1) Around 90% of India's 2009/10 ending wheat stocks lies in the open and is no longer fit for human consumption
2) The shelf life of wheat stored in open is not more than one year, which means most of India's reserves has long since rotted away. Rather than dispose of this growing inventory of inedible wheat, India wastes valuable storage space stockpiling more of it every year.
3) To make matters worse, India's policy of buying all wheat at the same price regardless of its quality has been encouraging farmers focus on quantity rather than edibility.
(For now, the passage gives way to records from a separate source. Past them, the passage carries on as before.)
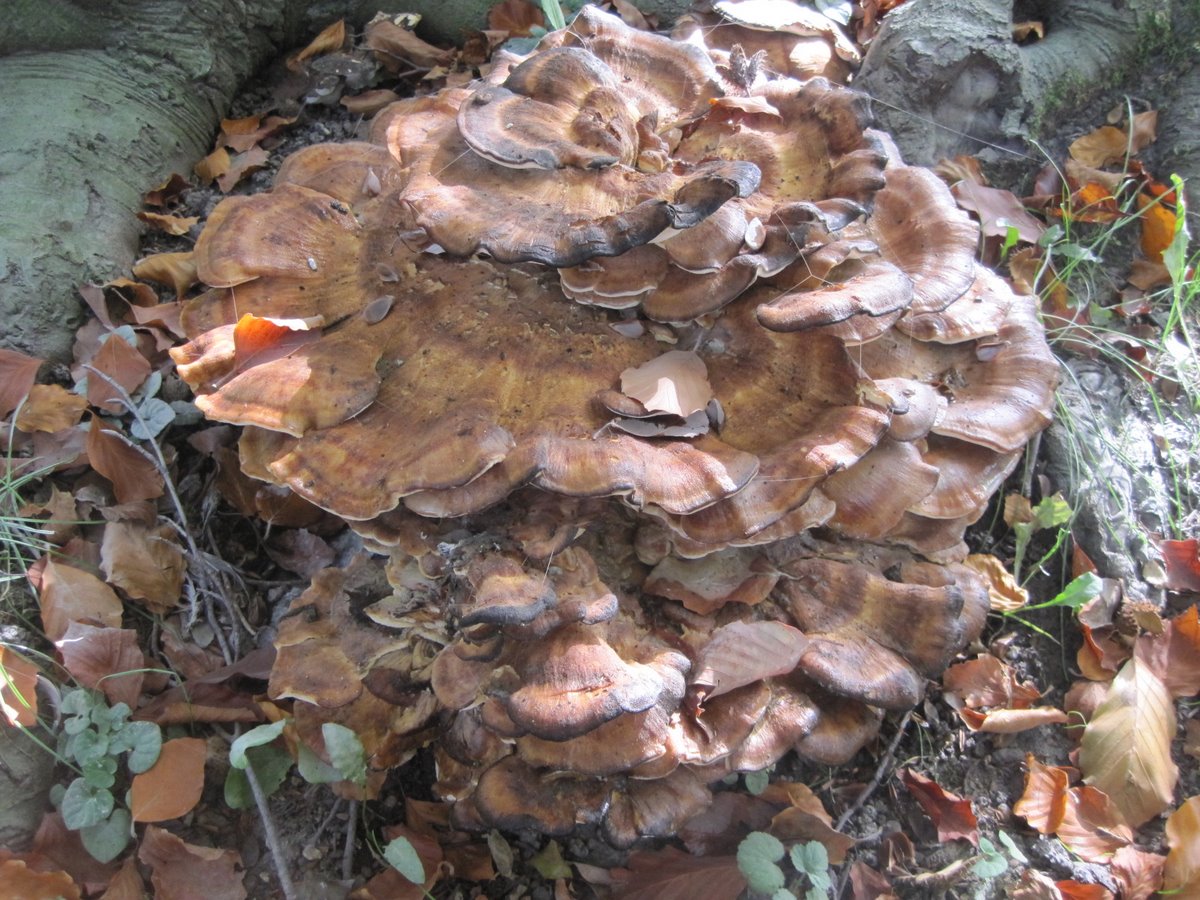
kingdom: Fungi
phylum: Basidiomycota
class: Agaricomycetes
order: Polyporales
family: Meripilaceae
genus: Meripilus
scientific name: Meripilus giganteus
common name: kæmpeporesvamp
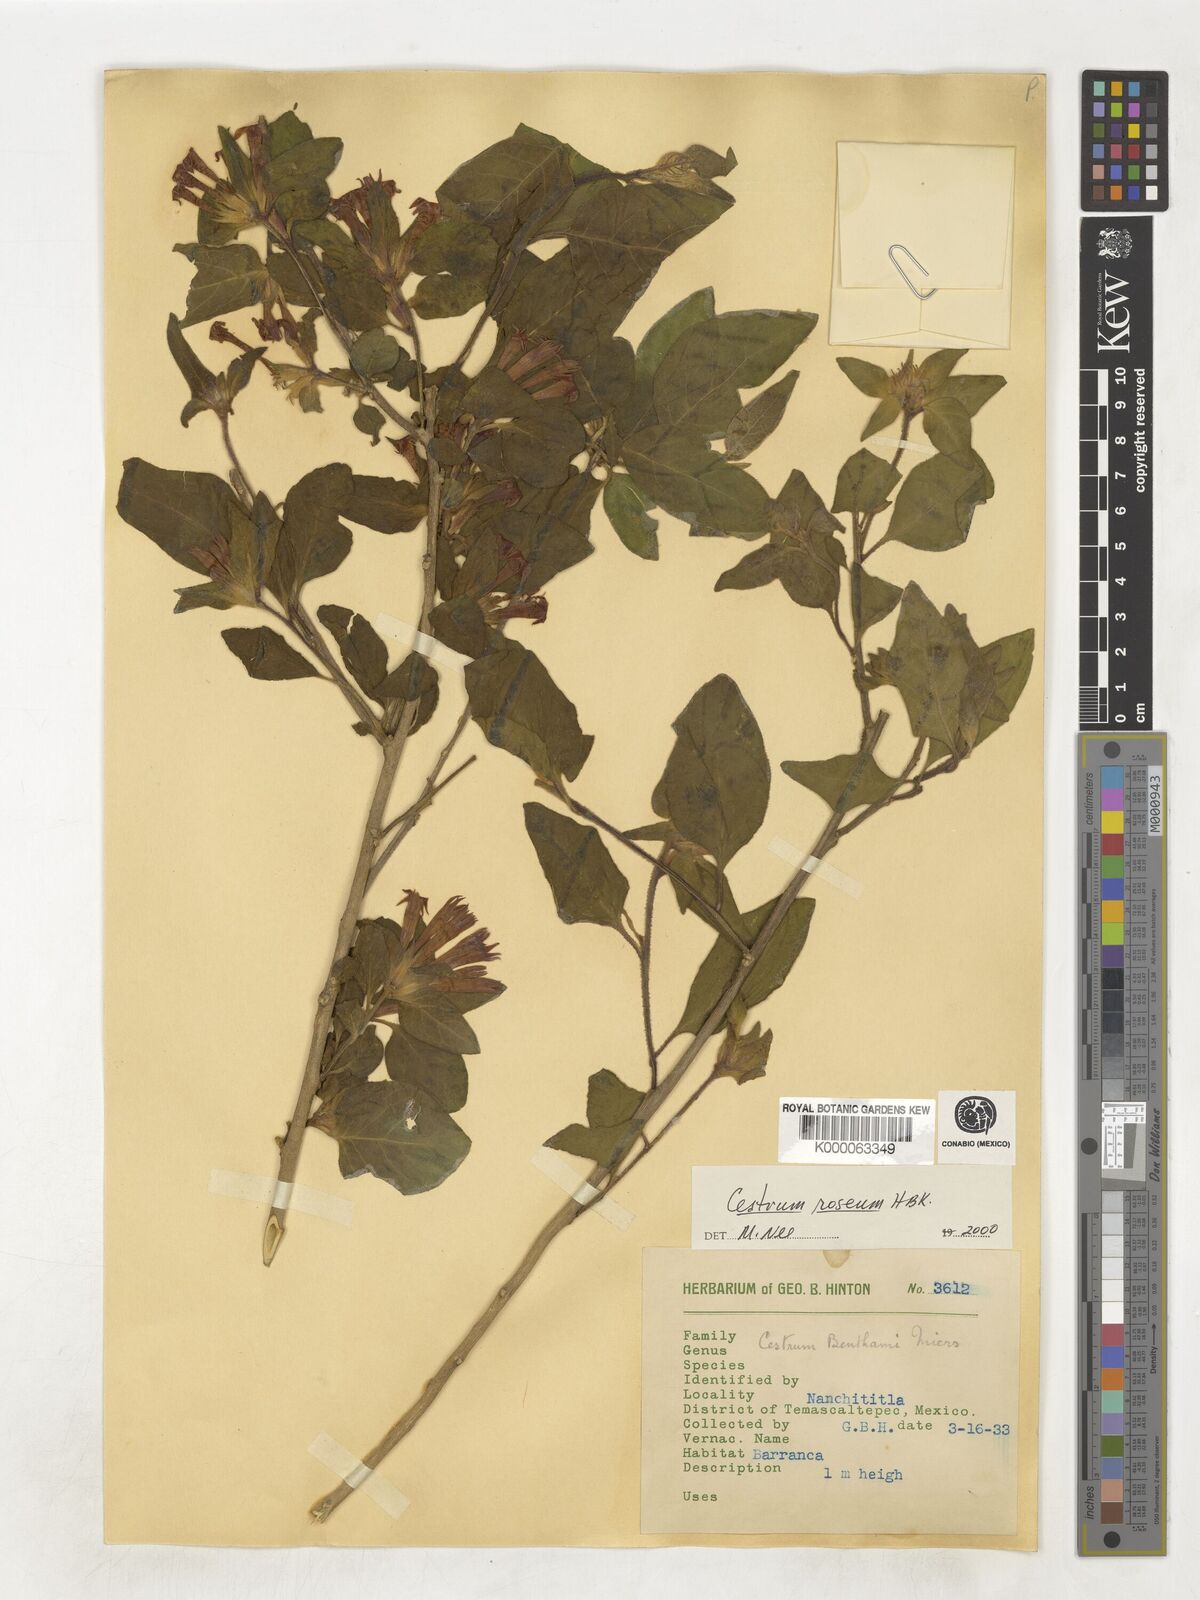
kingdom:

This means that most of India's wheat reserves were already of poor quality (if not inedible) at the time of harvest.
4) This explains why India has been extremely reticent to release its stocks despite spiraling food price inflation: they don't exist!
5) It took persistent double digit food inflation to finally focus the Indian media's attention on the country's rotting wheat reserves.
They too are supposed to have huge government reserves, yet despite spiraling food price inflation the authorities have been extremely reticent to release these stocks onto the market at anything like a sensible price.
Prediction: The USDA will completely ignore the news and pretend that all of India's wheat reserves still exist (like it did with the recent revelations from the USDA's attache in China that last season's crop was probably overstated to the tune of 8.5 MMT)
Conclusion: The world is heading towards an unprecedented food crisis in 2010. Once food inflation picks up in the US and around the world and the media begins to turn their attention to the problem, everyone will be horrified to learn that no one has any grain reserves. Then you will see TRUE panic. Panic which the can't waive its magic (money-printing) wand and make go away.
I am flying to Russia on Thursday (stayed in US longer than I planned), and I am not coming back anytime soon. Things are moving along well with the fund I launched to Invest in Russian Black Earth farmland.